▶ [摘录]
————

Note: m and n will be at most 100.

Example 1:

Input:
[
  [0,0,0],
  [0,1,0],
  [0,0,0]
]
Output: 2
Explanation:
There is one obstacle in the middle of the 3x3 grid above.
There are two ways to reach the bottom-right corner:
1. Right -> Right -> Down -> Down
2. Down -> Down -> Right -> Right

这道题容易少考虑几种形式:
1.起点就是障碍

2.当第一行或者第一列某一点存在障碍,那么这一行或一列之后都是无法到达.

3.本题最初用1表示障碍,0表示可行,但在计算时候我们一般会反过来.这时候只需用1 - obstacleGrid[i][j]表达即可.

class Solution(object):
    def uniquePathsWithObstacles(self, obstacleGrid):
        """
        :type obstacleGrid: List[List[int]]
        :rtype: int
        """

————

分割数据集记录
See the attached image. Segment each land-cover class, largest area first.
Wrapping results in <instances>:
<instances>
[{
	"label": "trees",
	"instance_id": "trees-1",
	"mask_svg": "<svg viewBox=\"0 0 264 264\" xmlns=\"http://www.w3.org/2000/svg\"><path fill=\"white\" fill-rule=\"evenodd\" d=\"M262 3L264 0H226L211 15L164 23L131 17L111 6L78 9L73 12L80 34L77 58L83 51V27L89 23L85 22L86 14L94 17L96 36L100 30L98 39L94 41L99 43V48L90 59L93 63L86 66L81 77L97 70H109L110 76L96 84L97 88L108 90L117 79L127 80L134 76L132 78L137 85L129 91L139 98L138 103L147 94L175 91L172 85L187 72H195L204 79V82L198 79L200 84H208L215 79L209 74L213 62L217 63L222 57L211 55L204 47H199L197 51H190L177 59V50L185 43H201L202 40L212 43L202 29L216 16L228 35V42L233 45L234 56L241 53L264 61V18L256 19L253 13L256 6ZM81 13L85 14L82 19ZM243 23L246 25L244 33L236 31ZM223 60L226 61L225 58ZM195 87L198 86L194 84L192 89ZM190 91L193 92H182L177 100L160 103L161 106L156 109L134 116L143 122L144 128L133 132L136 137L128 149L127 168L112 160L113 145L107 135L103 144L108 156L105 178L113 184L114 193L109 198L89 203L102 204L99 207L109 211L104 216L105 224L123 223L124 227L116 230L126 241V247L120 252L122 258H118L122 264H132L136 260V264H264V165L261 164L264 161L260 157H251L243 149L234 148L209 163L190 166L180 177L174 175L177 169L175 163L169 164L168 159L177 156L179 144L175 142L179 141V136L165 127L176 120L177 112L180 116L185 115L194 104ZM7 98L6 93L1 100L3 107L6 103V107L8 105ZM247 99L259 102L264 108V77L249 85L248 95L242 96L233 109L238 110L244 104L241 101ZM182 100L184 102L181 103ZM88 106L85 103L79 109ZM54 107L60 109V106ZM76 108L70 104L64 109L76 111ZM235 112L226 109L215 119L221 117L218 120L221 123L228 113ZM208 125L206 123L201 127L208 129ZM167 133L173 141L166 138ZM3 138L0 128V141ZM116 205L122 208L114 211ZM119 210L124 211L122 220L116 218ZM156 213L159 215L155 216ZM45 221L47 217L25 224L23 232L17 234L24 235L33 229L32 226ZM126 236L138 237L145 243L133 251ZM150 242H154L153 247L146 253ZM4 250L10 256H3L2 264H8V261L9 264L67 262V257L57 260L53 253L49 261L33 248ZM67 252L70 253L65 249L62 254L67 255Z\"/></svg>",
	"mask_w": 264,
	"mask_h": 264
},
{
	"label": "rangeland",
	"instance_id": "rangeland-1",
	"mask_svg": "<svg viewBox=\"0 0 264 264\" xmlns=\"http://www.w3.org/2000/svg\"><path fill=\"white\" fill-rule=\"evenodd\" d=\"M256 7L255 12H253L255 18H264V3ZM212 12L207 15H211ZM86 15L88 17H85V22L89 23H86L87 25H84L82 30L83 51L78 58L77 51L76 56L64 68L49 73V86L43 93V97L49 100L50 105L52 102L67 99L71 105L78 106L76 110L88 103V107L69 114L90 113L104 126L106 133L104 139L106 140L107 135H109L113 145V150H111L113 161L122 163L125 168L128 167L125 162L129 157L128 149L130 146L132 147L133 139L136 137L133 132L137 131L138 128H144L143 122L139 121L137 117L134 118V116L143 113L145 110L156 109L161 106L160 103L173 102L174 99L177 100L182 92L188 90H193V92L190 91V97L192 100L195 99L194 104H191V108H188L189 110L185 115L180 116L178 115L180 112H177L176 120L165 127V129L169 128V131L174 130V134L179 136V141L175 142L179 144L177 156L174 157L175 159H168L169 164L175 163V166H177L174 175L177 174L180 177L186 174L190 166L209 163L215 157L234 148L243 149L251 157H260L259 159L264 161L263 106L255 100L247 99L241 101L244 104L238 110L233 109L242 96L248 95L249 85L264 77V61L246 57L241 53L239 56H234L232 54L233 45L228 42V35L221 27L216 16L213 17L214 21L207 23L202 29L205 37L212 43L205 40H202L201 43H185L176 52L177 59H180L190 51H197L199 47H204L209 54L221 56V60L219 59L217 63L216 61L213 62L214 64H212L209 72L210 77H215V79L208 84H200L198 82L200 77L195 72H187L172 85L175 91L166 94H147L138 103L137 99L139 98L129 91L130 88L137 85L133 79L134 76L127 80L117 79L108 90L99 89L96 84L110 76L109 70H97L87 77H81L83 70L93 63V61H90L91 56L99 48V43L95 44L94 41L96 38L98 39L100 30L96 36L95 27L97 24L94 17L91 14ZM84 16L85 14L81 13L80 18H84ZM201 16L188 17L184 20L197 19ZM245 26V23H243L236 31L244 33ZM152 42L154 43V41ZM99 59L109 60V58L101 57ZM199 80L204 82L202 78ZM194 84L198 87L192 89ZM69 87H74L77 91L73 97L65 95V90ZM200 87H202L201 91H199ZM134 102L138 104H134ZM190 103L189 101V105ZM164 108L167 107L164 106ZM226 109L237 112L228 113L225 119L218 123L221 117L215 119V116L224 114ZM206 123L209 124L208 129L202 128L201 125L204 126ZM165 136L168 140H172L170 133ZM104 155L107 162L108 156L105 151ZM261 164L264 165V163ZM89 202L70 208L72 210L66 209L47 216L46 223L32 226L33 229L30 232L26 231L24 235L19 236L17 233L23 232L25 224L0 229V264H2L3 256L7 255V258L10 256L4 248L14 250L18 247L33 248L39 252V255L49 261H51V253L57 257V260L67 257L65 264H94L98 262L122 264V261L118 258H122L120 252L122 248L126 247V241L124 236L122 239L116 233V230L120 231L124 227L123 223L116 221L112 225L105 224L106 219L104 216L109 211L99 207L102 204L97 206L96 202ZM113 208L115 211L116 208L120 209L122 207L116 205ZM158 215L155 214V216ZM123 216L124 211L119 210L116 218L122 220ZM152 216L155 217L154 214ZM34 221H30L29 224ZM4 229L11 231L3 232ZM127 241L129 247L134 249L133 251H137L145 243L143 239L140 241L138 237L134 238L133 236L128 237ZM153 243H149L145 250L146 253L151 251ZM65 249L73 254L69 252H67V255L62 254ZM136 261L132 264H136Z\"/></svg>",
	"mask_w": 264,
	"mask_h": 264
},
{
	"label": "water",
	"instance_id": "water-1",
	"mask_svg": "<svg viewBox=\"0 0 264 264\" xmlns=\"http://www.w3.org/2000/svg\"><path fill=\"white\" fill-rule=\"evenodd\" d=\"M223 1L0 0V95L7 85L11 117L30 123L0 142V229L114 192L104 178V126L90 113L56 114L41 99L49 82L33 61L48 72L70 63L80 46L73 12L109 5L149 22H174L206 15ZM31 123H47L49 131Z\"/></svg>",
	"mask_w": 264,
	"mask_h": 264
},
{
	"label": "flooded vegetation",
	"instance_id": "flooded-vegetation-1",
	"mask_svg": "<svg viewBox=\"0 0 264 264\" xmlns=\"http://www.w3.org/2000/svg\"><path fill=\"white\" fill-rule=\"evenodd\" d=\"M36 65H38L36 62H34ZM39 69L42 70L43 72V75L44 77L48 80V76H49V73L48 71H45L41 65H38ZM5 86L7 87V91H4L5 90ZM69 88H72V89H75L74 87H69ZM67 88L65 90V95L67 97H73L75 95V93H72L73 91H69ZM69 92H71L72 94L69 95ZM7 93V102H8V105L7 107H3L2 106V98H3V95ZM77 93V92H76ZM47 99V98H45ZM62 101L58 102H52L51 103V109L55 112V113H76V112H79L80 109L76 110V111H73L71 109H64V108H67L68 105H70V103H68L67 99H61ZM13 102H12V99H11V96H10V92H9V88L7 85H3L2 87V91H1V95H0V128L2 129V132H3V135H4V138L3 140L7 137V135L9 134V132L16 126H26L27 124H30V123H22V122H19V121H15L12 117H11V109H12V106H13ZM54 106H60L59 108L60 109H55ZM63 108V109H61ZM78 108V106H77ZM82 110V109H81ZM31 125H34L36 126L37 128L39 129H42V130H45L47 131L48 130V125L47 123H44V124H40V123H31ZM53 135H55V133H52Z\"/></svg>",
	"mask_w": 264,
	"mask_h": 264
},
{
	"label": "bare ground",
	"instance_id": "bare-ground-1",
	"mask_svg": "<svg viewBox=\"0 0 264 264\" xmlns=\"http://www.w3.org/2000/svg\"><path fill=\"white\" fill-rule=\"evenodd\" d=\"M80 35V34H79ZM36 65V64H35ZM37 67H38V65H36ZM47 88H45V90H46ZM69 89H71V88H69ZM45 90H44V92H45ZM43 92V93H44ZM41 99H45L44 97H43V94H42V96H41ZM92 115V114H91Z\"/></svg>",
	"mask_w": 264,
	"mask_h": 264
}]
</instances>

————

▶ [小练习]
根据摘录回答:
1. m 和 n 最大是多少?
2. 示例 1 的输出是多少?
3. 本题最初用哪个数字表示障碍?
列表是与摘录分开的独立材料。

▶ [参考答案]
1. 100
2. 2
3. 1